WORK TO COMPLETE: Restate the following entries exactly. Keep the pictures out.

MATERIAL TO PROCESS:

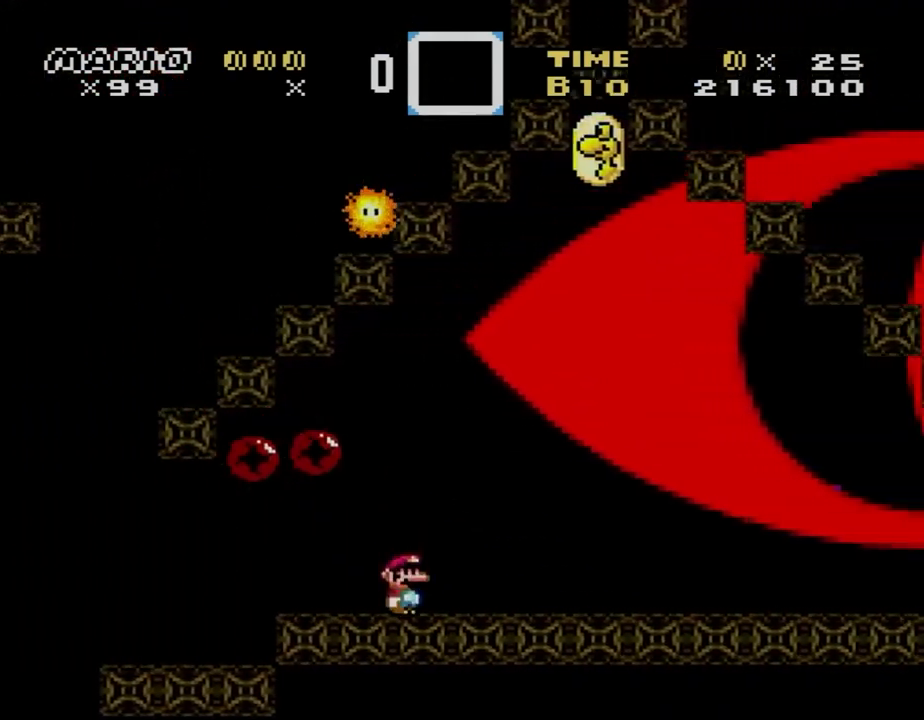
{"buttons": ["A", "X", "DPAD_RIGHT"], "events": [[33, "DPAD_DOWN", "down"], [67, "DPAD_DOWN", "up"], [67, "DPAD_LEFT", "down"], [67, "DPAD_RIGHT", "up"], [333, "DPAD_LEFT", "up"], [333, "DPAD_RIGHT", "down"]]}
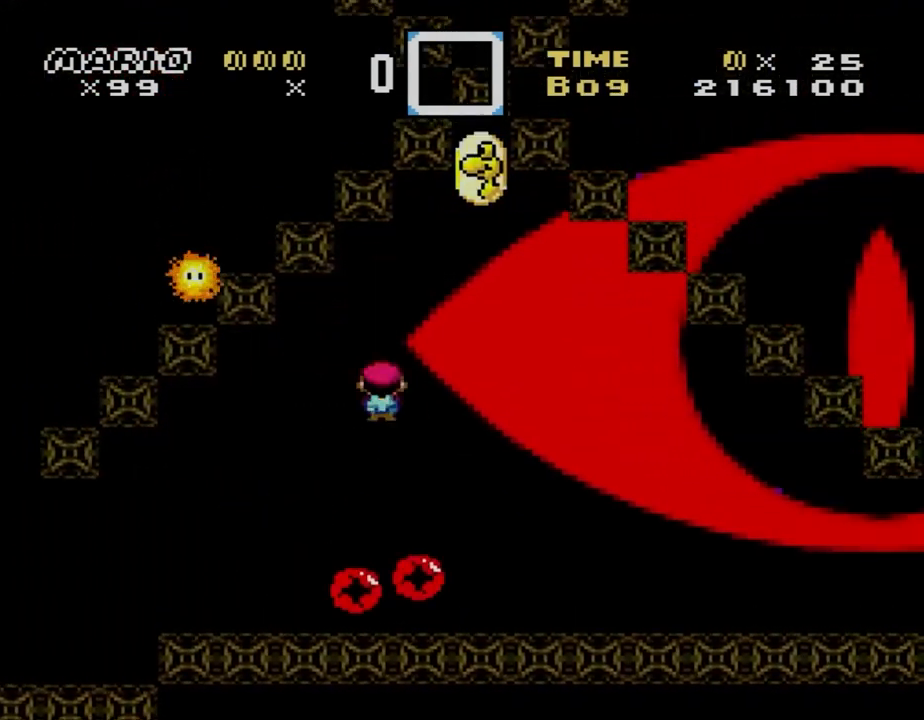
{"buttons": ["A", "X", "DPAD_RIGHT"], "events": [[133, "DPAD_LEFT", "down"], [133, "DPAD_RIGHT", "up"], [333, "DPAD_LEFT", "up"], [333, "DPAD_RIGHT", "down"], [400, "A", "up"], [400, "X", "up"], [433, "A", "down"], [433, "X", "down"]]}
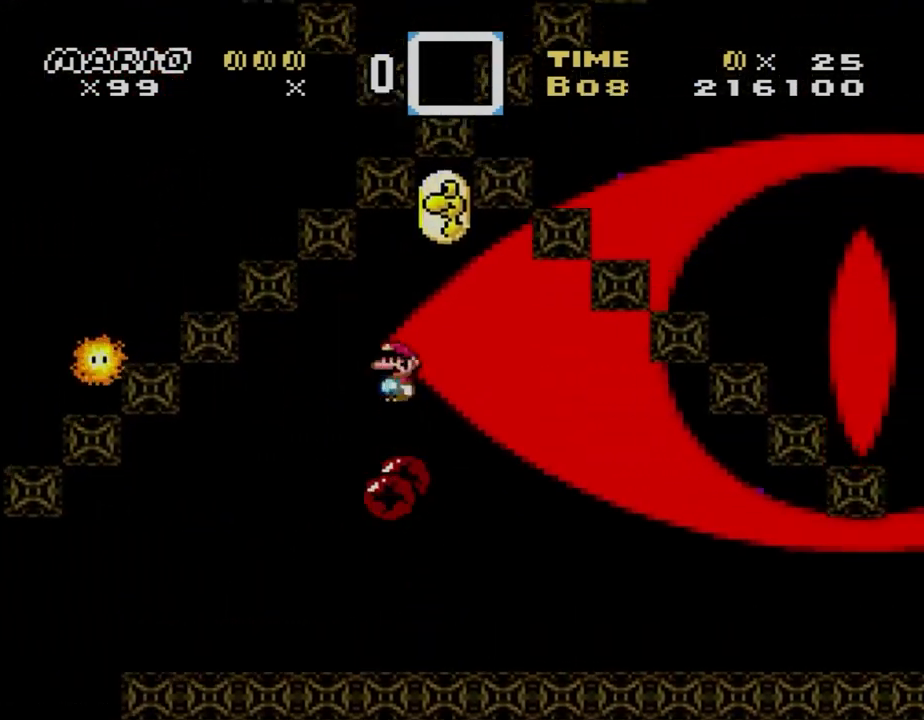
{"buttons": ["X", "DPAD_LEFT"], "events": [[67, "A", "up"], [467, "DPAD_LEFT", "down"], [467, "DPAD_RIGHT", "up"]]}
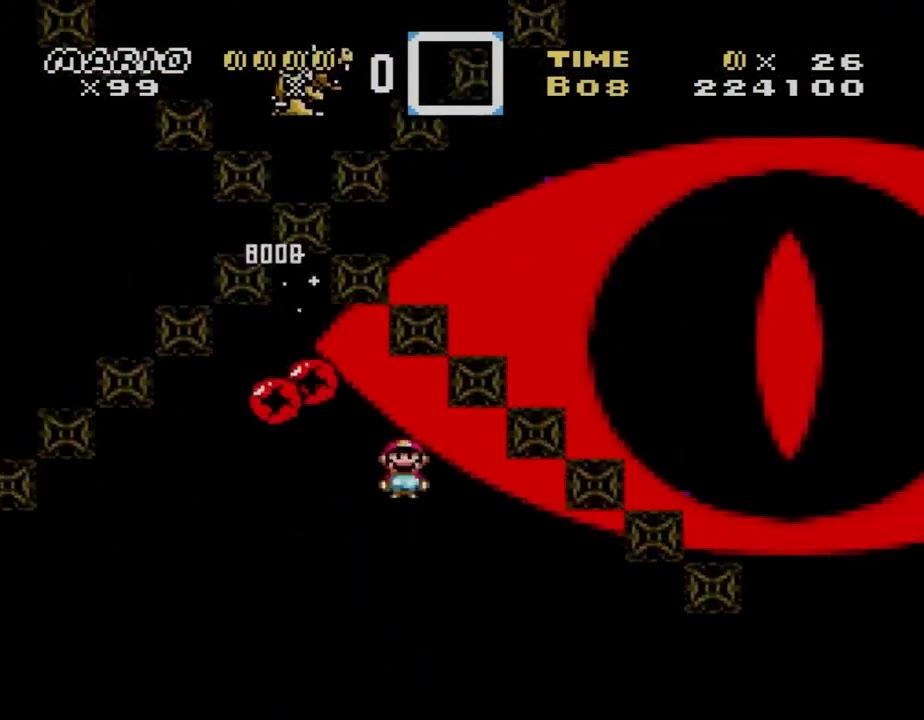
{"buttons": ["Y"], "events": [[267, "DPAD_LEFT", "up"], [467, "X", "up"], [500, "Y", "down"]]}
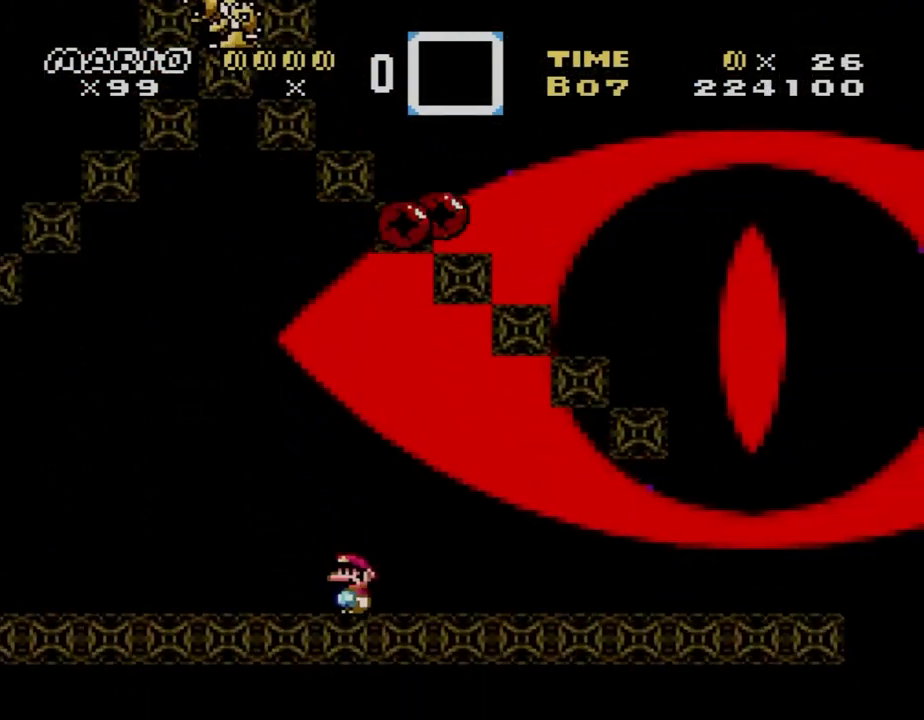
{"buttons": ["B", "Y", "DPAD_RIGHT"], "events": [[200, "DPAD_LEFT", "down"], [400, "B", "down"], [433, "DPAD_LEFT", "up"], [433, "DPAD_RIGHT", "down"]]}
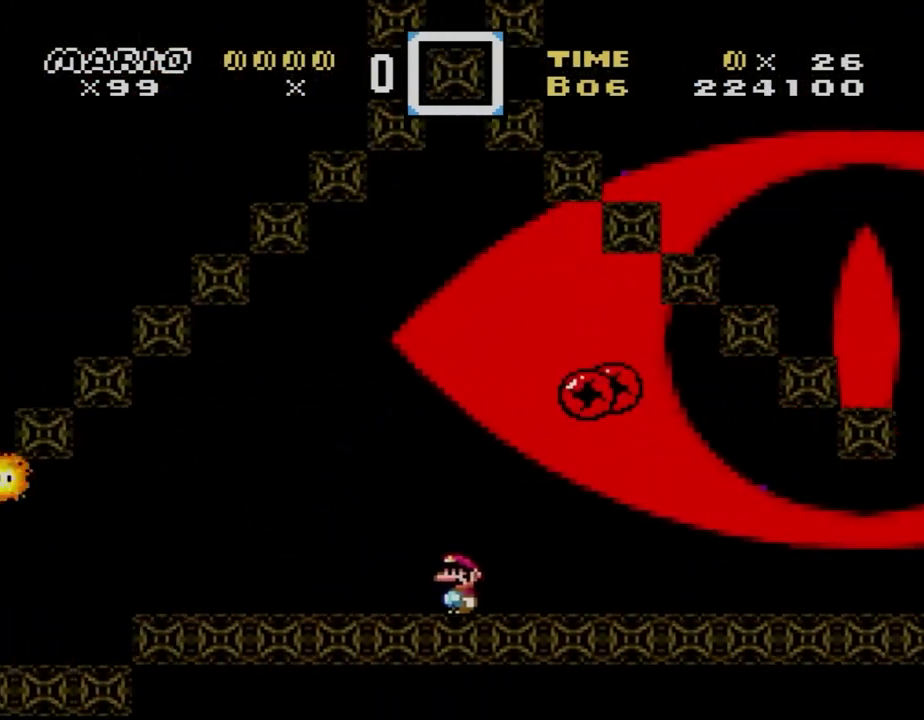
{"buttons": ["X"], "events": [[300, "DPAD_RIGHT", "up"], [333, "B", "up"], [367, "Y", "up"], [400, "X", "down"]]}
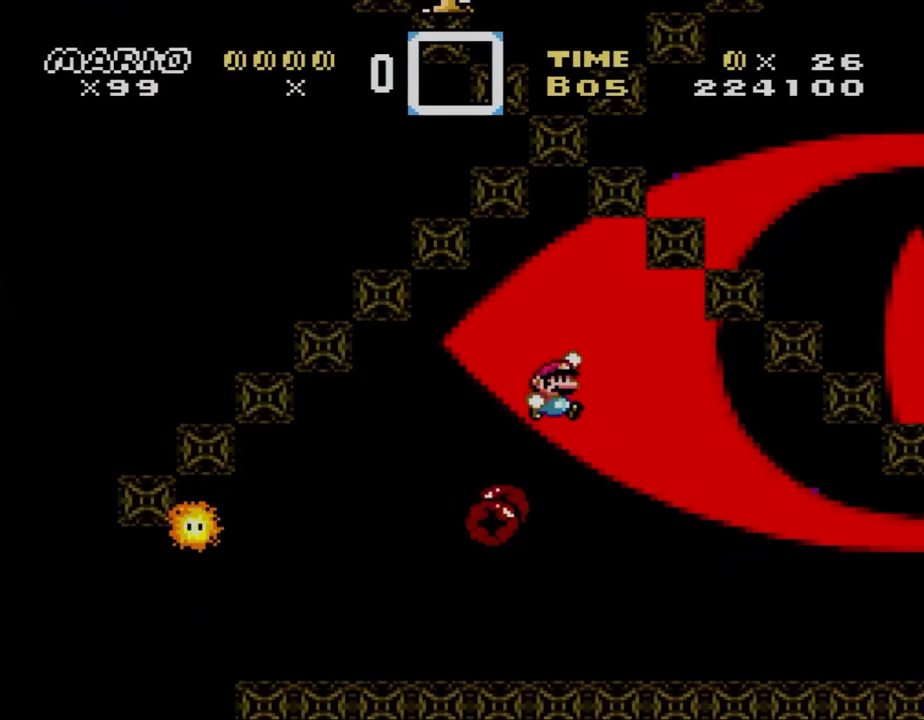
{"buttons": ["X"], "events": [[300, "A", "down"], [300, "X", "up"], [333, "A", "up"], [333, "X", "down"]]}
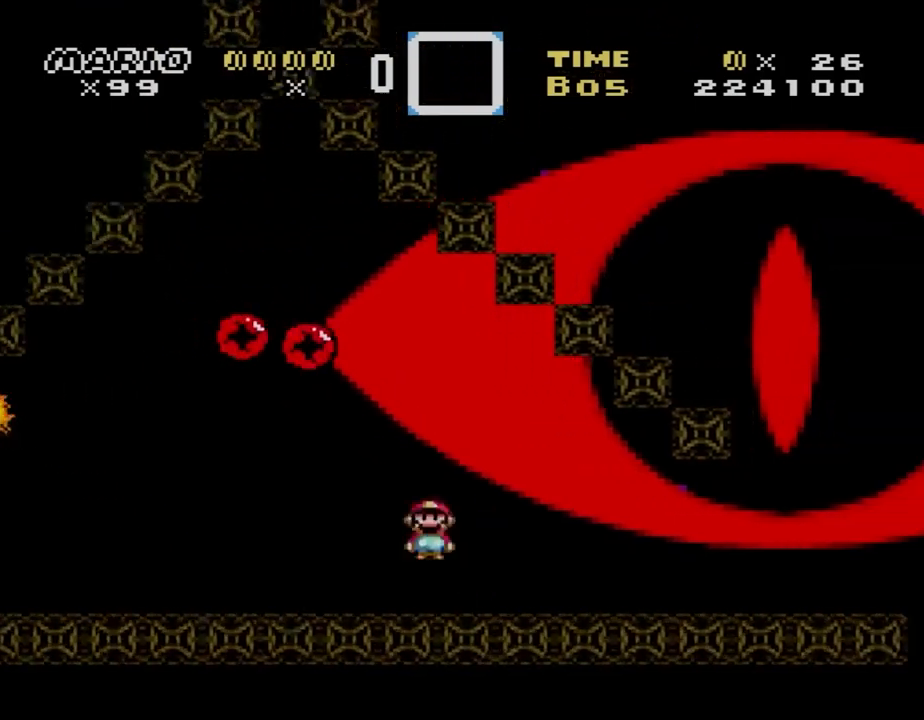
{"buttons": ["X", "DPAD_RIGHT"], "events": [[67, "A", "down"], [133, "DPAD_RIGHT", "down"], [233, "A", "up"]]}
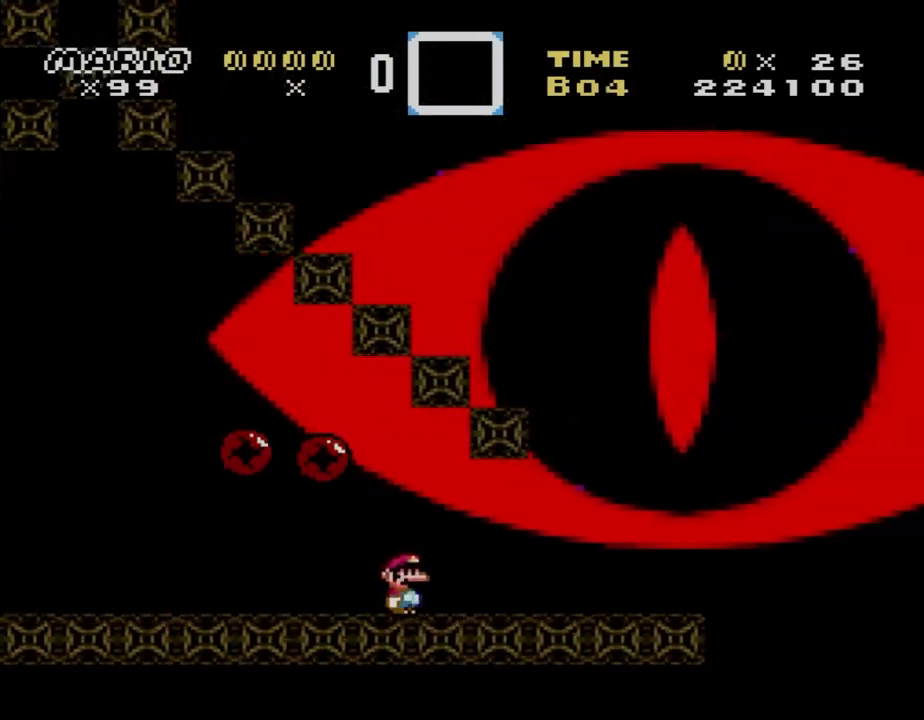
{"buttons": ["A", "X", "DPAD_LEFT"], "events": [[200, "A", "down"], [300, "DPAD_LEFT", "down"], [300, "DPAD_RIGHT", "up"]]}
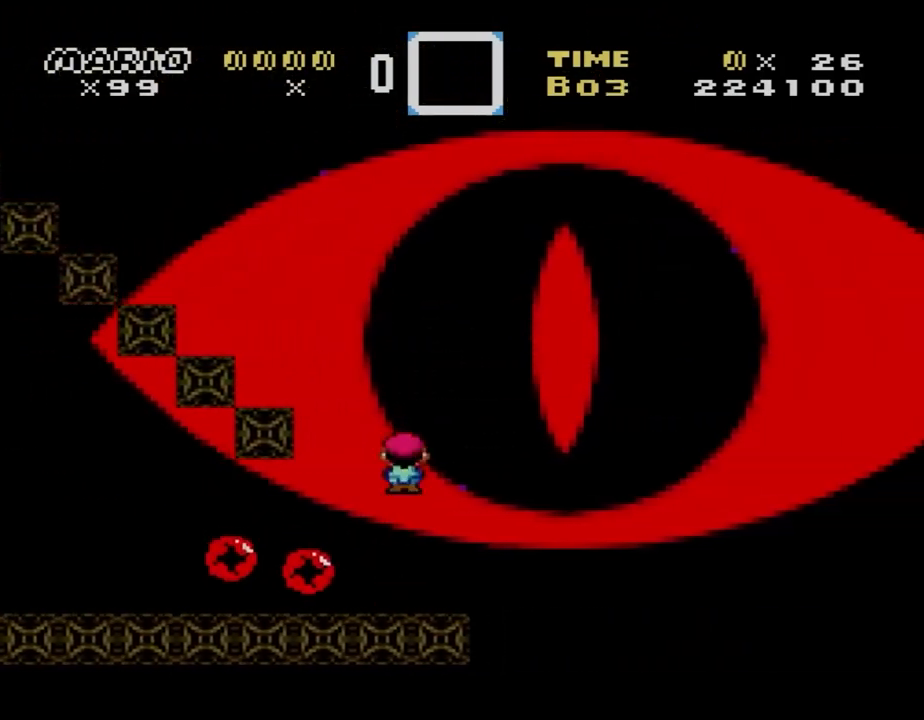
{"buttons": ["A", "X", "DPAD_LEFT"], "events": [[33, "DPAD_LEFT", "up"], [33, "DPAD_RIGHT", "down"], [300, "DPAD_DOWN", "down"], [300, "DPAD_RIGHT", "up"], [333, "DPAD_DOWN", "up"], [333, "DPAD_LEFT", "down"]]}
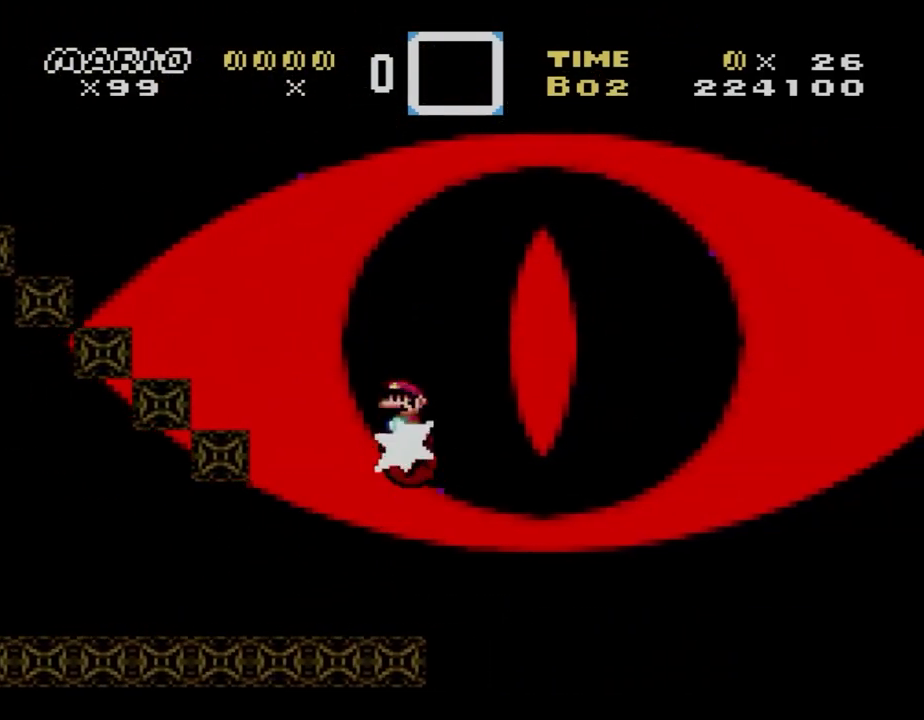
{"buttons": ["A", "X", "DPAD_LEFT"], "events": [[67, "DPAD_DOWN", "down"], [67, "DPAD_LEFT", "up"], [100, "DPAD_DOWN", "up"], [100, "DPAD_RIGHT", "down"], [200, "DPAD_LEFT", "down"], [200, "DPAD_RIGHT", "up"], [367, "DPAD_DOWN", "down"], [400, "DPAD_DOWN", "up"], [400, "DPAD_LEFT", "up"], [400, "DPAD_RIGHT", "down"], [467, "DPAD_LEFT", "down"], [467, "DPAD_RIGHT", "up"]]}
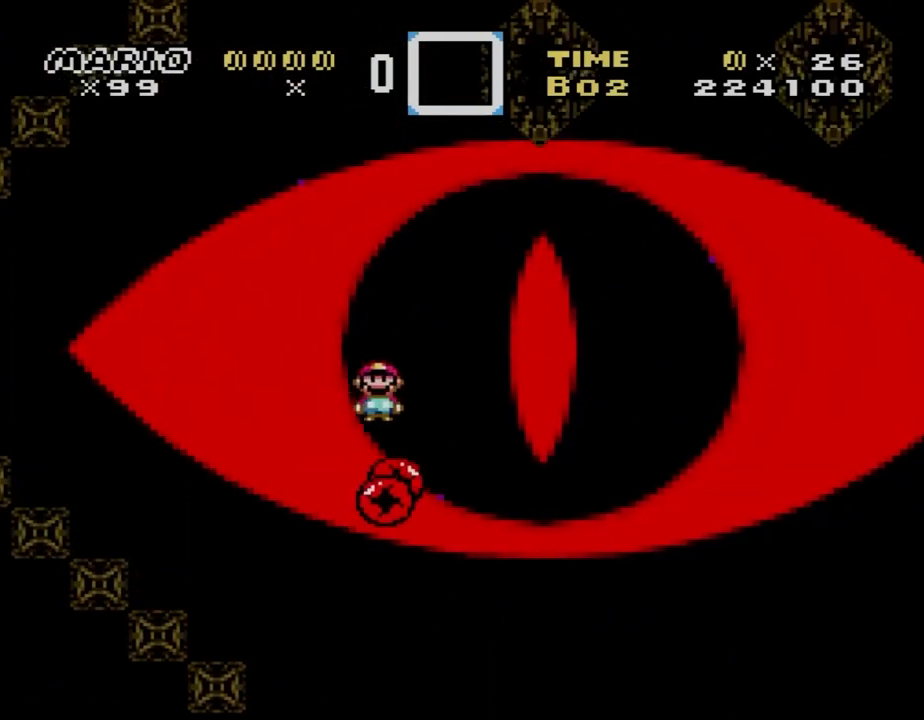
{"buttons": ["A", "X", "DPAD_RIGHT"], "events": [[233, "A", "up"], [267, "DPAD_DOWN", "down"], [300, "DPAD_DOWN", "up"], [300, "DPAD_LEFT", "up"], [300, "DPAD_RIGHT", "down"], [333, "A", "down"]]}
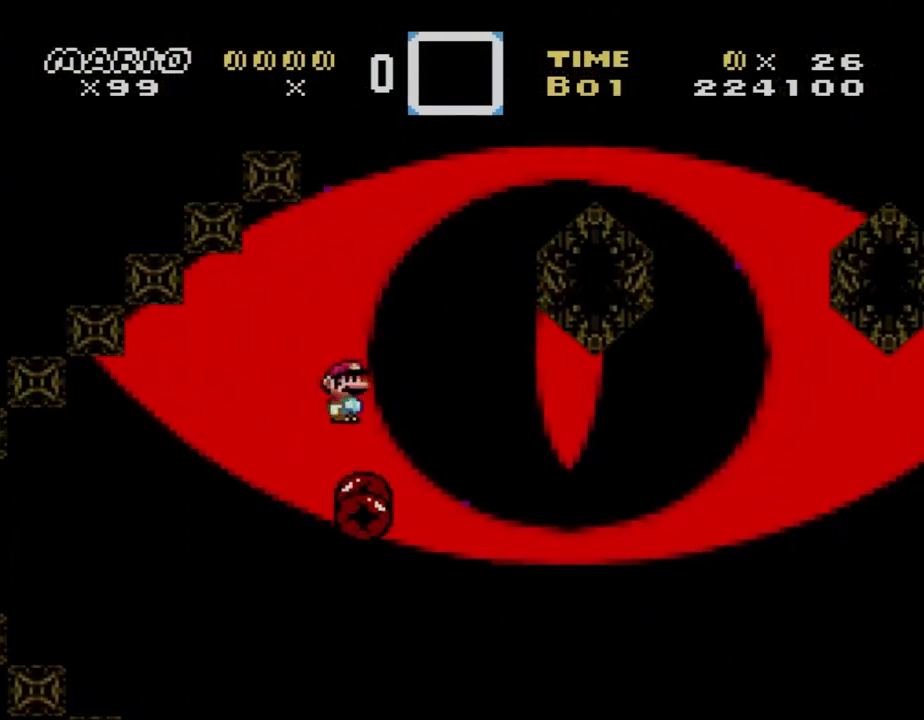
{"buttons": ["X", "DPAD_RIGHT"], "events": [[267, "A", "up"]]}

SOLVED PROBLEM:
{"buttons": ["A", "X", "DPAD_RIGHT"], "events": [[33, "DPAD_DOWN", "down"], [67, "DPAD_DOWN", "up"], [67, "DPAD_LEFT", "down"], [67, "DPAD_RIGHT", "up"], [333, "DPAD_LEFT", "up"], [333, "DPAD_RIGHT", "down"]]}
{"buttons": ["A", "X", "DPAD_RIGHT"], "events": [[133, "DPAD_LEFT", "down"], [133, "DPAD_RIGHT", "up"], [333, "DPAD_LEFT", "up"], [333, "DPAD_RIGHT", "down"], [400, "A", "up"], [400, "X", "up"], [433, "A", "down"], [433, "X", "down"]]}
{"buttons": ["X", "DPAD_LEFT"], "events": [[67, "A", "up"], [467, "DPAD_LEFT", "down"], [467, "DPAD_RIGHT", "up"]]}
{"buttons": ["Y"], "events": [[267, "DPAD_LEFT", "up"], [467, "X", "up"], [500, "Y", "down"]]}
{"buttons": ["B", "Y", "DPAD_RIGHT"], "events": [[200, "DPAD_LEFT", "down"], [400, "B", "down"], [433, "DPAD_LEFT", "up"], [433, "DPAD_RIGHT", "down"]]}
{"buttons": ["X"], "events": [[300, "DPAD_RIGHT", "up"], [333, "B", "up"], [367, "Y", "up"], [400, "X", "down"]]}
{"buttons": ["X"], "events": [[300, "A", "down"], [300, "X", "up"], [333, "A", "up"], [333, "X", "down"]]}
{"buttons": ["X", "DPAD_RIGHT"], "events": [[67, "A", "down"], [133, "DPAD_RIGHT", "down"], [233, "A", "up"]]}
{"buttons": ["A", "X", "DPAD_LEFT"], "events": [[200, "A", "down"], [300, "DPAD_LEFT", "down"], [300, "DPAD_RIGHT", "up"]]}
{"buttons": ["A", "X", "DPAD_LEFT"], "events": [[33, "DPAD_LEFT", "up"], [33, "DPAD_RIGHT", "down"], [300, "DPAD_DOWN", "down"], [300, "DPAD_RIGHT", "up"], [333, "DPAD_DOWN", "up"], [333, "DPAD_LEFT", "down"]]}
{"buttons": ["A", "X", "DPAD_LEFT"], "events": [[67, "DPAD_DOWN", "down"], [67, "DPAD_LEFT", "up"], [100, "DPAD_DOWN", "up"], [100, "DPAD_RIGHT", "down"], [200, "DPAD_LEFT", "down"], [200, "DPAD_RIGHT", "up"], [367, "DPAD_DOWN", "down"], [400, "DPAD_DOWN", "up"], [400, "DPAD_LEFT", "up"], [400, "DPAD_RIGHT", "down"], [467, "DPAD_LEFT", "down"], [467, "DPAD_RIGHT", "up"]]}
{"buttons": ["A", "X", "DPAD_RIGHT"], "events": [[233, "A", "up"], [267, "DPAD_DOWN", "down"], [300, "DPAD_DOWN", "up"], [300, "DPAD_LEFT", "up"], [300, "DPAD_RIGHT", "down"], [333, "A", "down"]]}
{"buttons": ["X", "DPAD_RIGHT"], "events": [[267, "A", "up"]]}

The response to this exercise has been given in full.